Last Sunday was National Cancer Survivor Day.
On Friday I had a follow up appointment with my oncologist to get the results of my recent PET scan from end of May. I was sure it would be clear, because the tech's had told me about the wonderful Pho the had gone out to get during my scan. I assume that meant there was nothing interesting to look at...
My doctor was unusually candid during this appointment, he told me he had a day of bad news, and my appointment was to be quite refreshing! We went over the usual updates, I filled him in on every creak and crook I have felt over the last 5 months and he did a visual review of my tumor/surgery area. All standard stuff for this appointment.
And then he began to read me my scan results...
Lots of underlined words could be seen through the translucent paper making my blood pressure start to rise as he started in.....my throat always seems to choke up at this point in the appointment, and I find myself slightly holding my breath, hanging on his every word.
Sitting here with the same paper in my hands now
I see that he had underlined every time the report said "NO".
"NO" metastatic signs
He then let me know that he was, again, so confident in my recovery status that he was moving me to the 6 month PET scan schedule. Another milestone. AMAZING!
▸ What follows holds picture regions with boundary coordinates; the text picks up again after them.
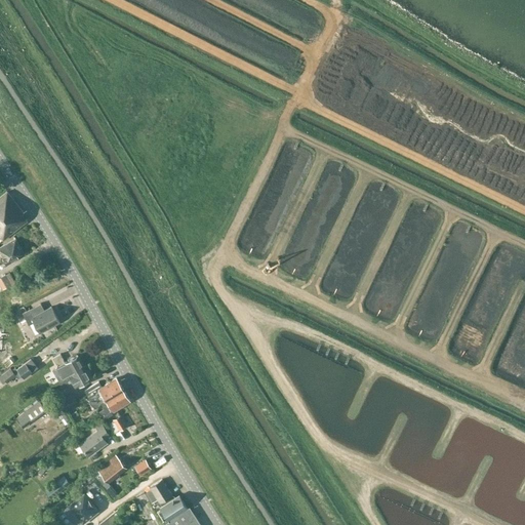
[(0,197),(0,236),(3,240),(28,220),(22,214),(24,212),(7,192),(0,197)]
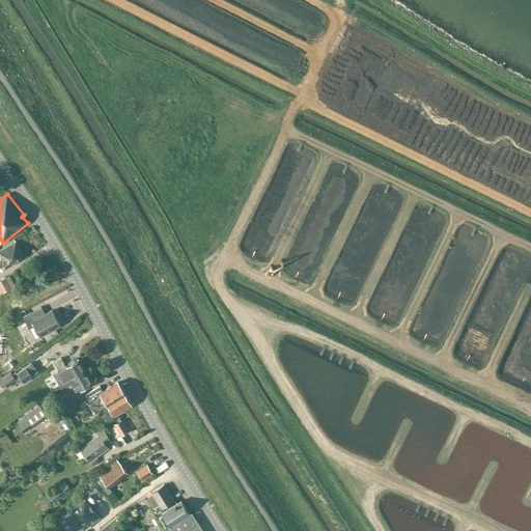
[(16,241),(0,249),(0,256),(6,268),(25,257),(16,241)]
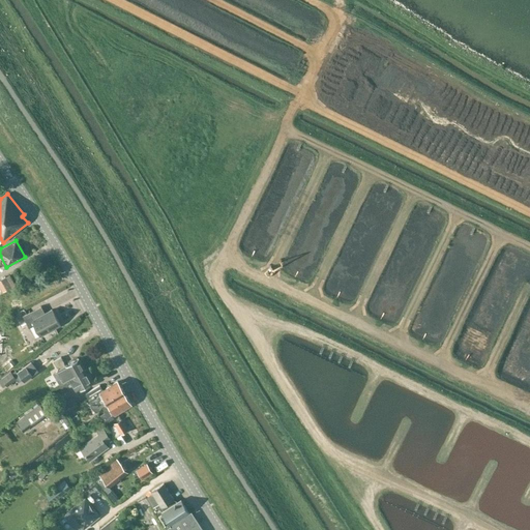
[(0,285),(4,296),(10,294),(6,283),(0,285)]
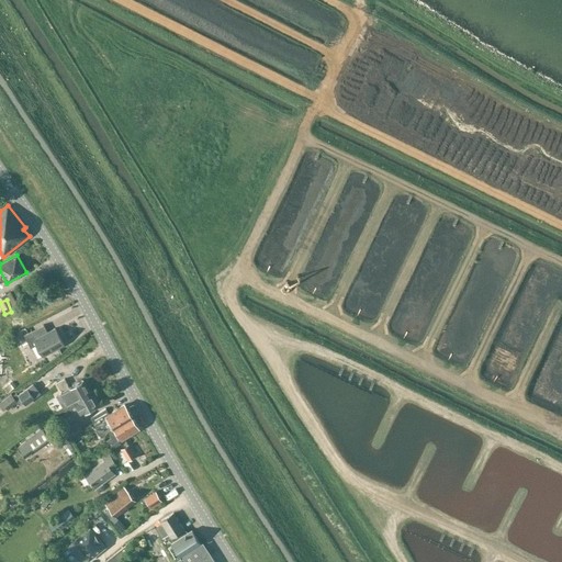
[(32,330),(24,335),(31,347),(36,345),(43,356),(64,345),(55,328),(47,332),(36,338),(32,330)]
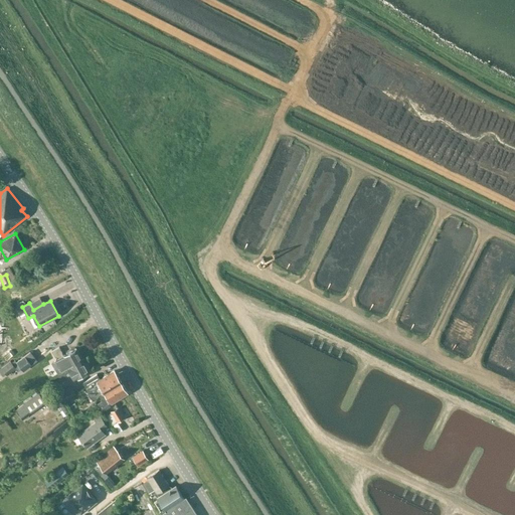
[(66,366),(67,368),(82,360),(76,348),(63,355),(59,347),(52,351),(56,360),(59,358),(64,367),(66,366)]
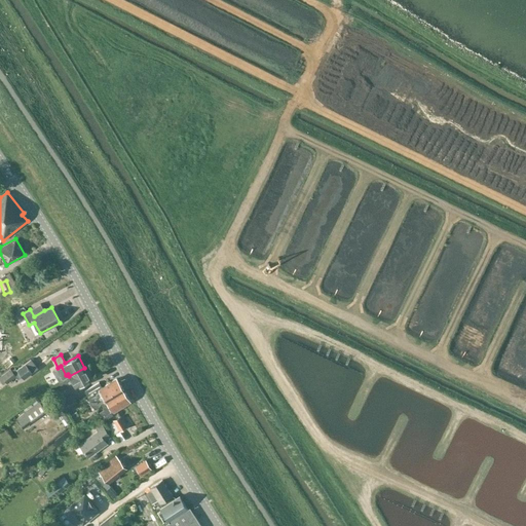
[(63,389),(73,383),(76,388),(91,380),(84,368),(69,376),(70,377),(60,382),(63,389)]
He actually said the radiologist were so bored with my non-cancer status, they were reporting on my acne scars for something to write about. That's pretty funny when you had stage 3, aggressive, rare and 'not sure how to cure' cancer a year ago........(I also understand that I might be the ONLY one who finds any of this laughable, and I am totally ok with that. ;)
Back in the doctors office, where time seems to stand still, the air is close and makes my head spin as time seems to be both completely stopped and moving way too fast at the same time. I sit in a side chair a little dumbfounded about the expanded schedule....
Quizically, I said what now?
And his reply was, "Go live your life."
And then, I cried.
No. I wept.
Tears of Joy. Release. Relief.
For the next 3 days off and on when I thought of those words, I wept.
I don't want to be just a survivor, I want to be a contributor.